- _What you will do_: From the entries that follow, extract each line holding the string "rýchlospojky".

Transcribed page contents:
********************

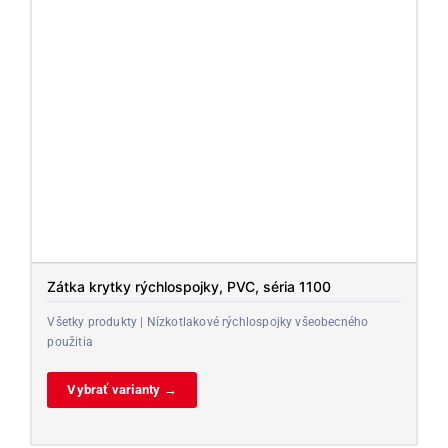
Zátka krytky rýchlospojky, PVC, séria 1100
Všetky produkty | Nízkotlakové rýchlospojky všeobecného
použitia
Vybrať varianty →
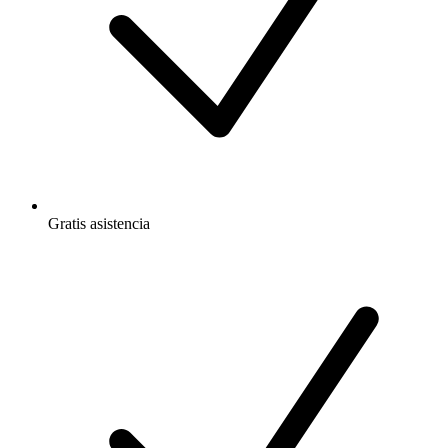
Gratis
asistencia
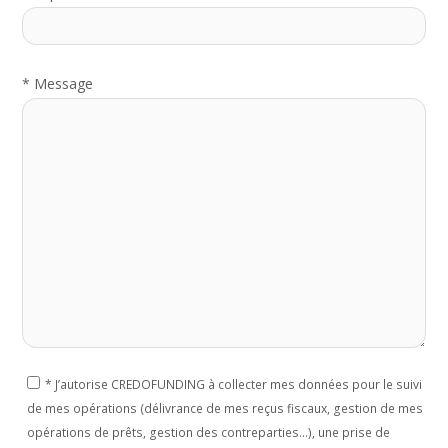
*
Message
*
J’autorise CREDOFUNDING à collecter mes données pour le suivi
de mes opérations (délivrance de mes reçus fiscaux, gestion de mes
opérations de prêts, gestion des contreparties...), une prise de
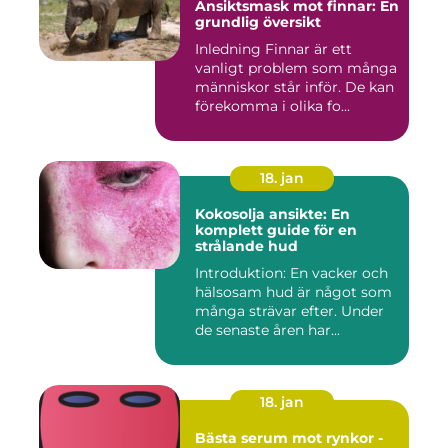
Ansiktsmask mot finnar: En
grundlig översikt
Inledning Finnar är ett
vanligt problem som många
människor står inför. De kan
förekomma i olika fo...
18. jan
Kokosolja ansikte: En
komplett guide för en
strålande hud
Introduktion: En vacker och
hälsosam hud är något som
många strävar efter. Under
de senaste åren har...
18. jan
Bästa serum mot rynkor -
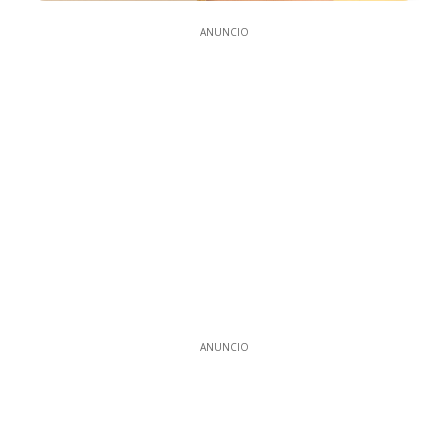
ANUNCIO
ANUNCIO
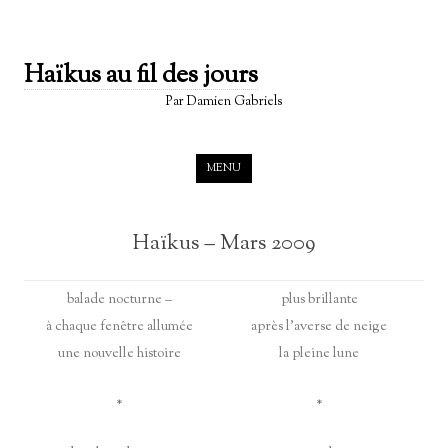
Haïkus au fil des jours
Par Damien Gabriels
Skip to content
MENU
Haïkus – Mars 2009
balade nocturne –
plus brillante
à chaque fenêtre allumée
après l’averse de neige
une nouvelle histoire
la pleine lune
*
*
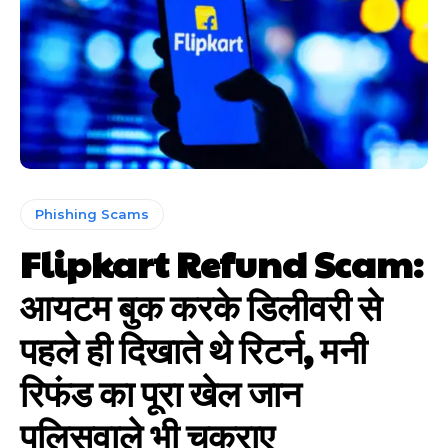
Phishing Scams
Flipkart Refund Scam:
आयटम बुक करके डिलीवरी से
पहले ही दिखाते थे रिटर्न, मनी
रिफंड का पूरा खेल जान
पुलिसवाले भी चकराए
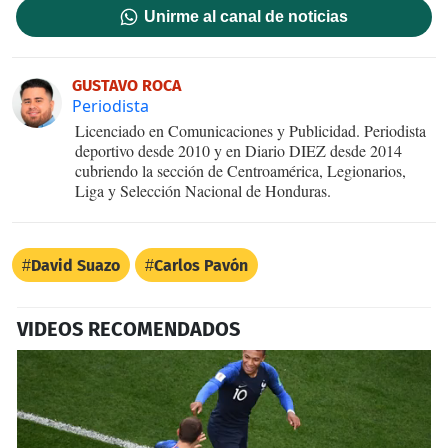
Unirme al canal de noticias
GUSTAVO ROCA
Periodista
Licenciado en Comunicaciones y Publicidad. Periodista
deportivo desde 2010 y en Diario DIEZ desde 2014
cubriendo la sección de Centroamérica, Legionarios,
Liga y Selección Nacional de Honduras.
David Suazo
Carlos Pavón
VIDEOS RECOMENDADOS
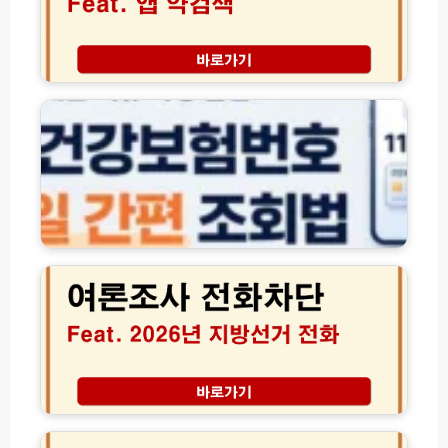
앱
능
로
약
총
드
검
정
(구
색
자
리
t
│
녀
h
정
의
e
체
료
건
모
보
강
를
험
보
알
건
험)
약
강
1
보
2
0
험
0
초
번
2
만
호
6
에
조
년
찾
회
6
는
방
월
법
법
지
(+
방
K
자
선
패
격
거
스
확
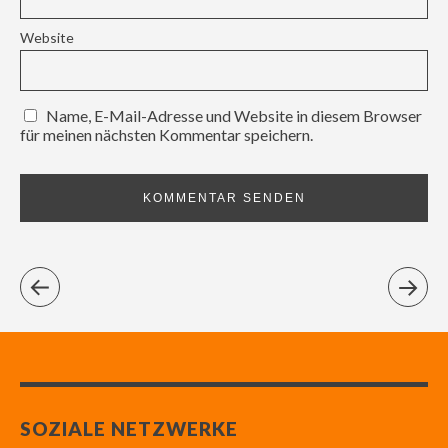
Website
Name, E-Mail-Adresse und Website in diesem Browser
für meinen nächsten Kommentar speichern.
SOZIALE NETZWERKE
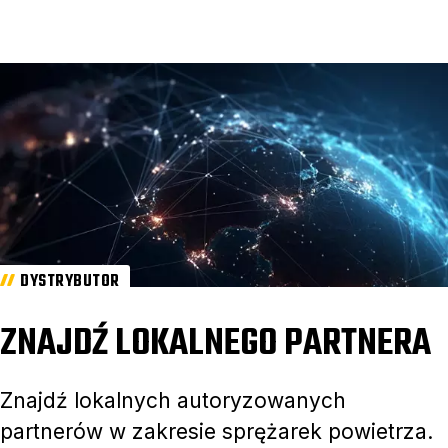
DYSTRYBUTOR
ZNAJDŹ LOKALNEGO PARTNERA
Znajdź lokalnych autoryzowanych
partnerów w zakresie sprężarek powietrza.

********************

- _Solution_:
Zátka krytky rýchlospojky, PVC, séria 1100
Všetky produkty | Nízkotlakové rýchlospojky všeobecného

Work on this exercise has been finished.